Questa decisione è dovuta al fatto che episodi simili si stanno susseguendo in alcune aree di Livorno con preoccupante frequenza. In particolare, gli ultimi episodi si sono verificati in via Stenone, all’uscita delle scuole, e a Montenero.
In via Stenone non solo i bus At sono rimasti bloccati da auto in doppia fila o in sosta vietata, ma alle richieste degli autisti di spostare i veicoli per consentire lo svolgimento del servizio pubblico, è stato risposto con insulti e minacce verbali.
Stessa situazione, purtroppo, è segnalata anche al capolinea di piazza delle Carrozze a Montenero. Anche in questa zona auto parcheggiate in sosta vietata anche negli spazi riservati ai bus di linea ostacolano le normali manovre e/o impediscono ai mezzi At di sostare per svolgere il servizio di scarico e carico dei clienti. Anche in questi casi quando l’autista chiede che le auto siano spostate per consentigli di svolgere il proprio servizio pubblico di trasporti vengono insultati, aggrediti verbalmente e minacciati.

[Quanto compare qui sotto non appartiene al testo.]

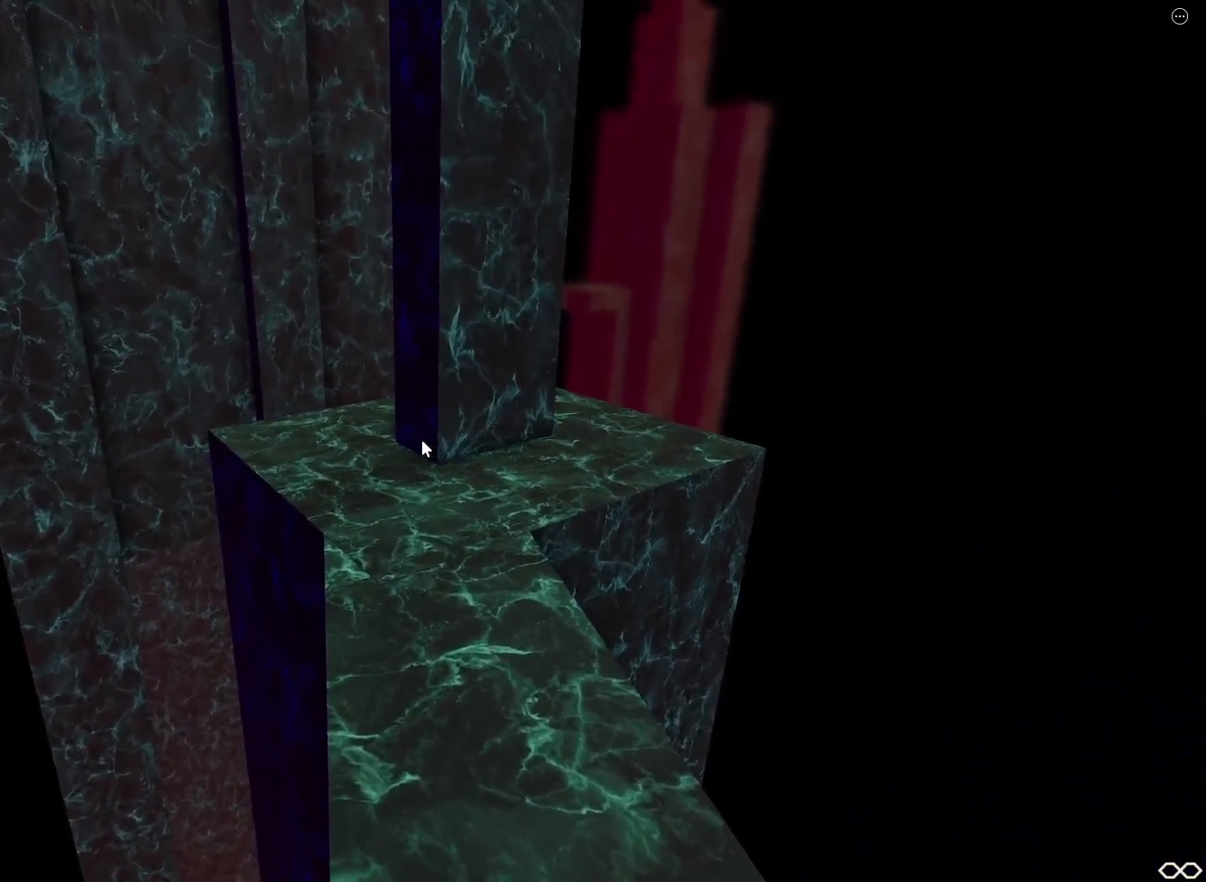
{"keys": [], "events": []}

“Come azienda – spiega Luca Barsaglini, direttore di servizio dipartimento nord di At-Autolinee Toscane – naturalmente siamo a fianco dei nostri lavoratori ogni qual volta intendano intraprendere azioni a propria personale tutela. Purtroppo, non è la prima volta che i nostri autisti segnalano episodi del genere in alcune zone della città e già abbiamo informato l’Amministrazione comunale della situazione. Credo che al di là degli aspetti legali che faranno il proprio corso, serva da parte delle istituzioni competenti sia garantire il rispetto delle regole, sia un’azione volta a spiegare a tutte le persone che coloro che guidano i bus, così come altre tipologie di lavori, devono essere rispettati non solo come persone e come lavoratori, ma anche come elementi indispensabili per garantire servizi pubblici essenziali di cui gode tutte la nostra comunità ”.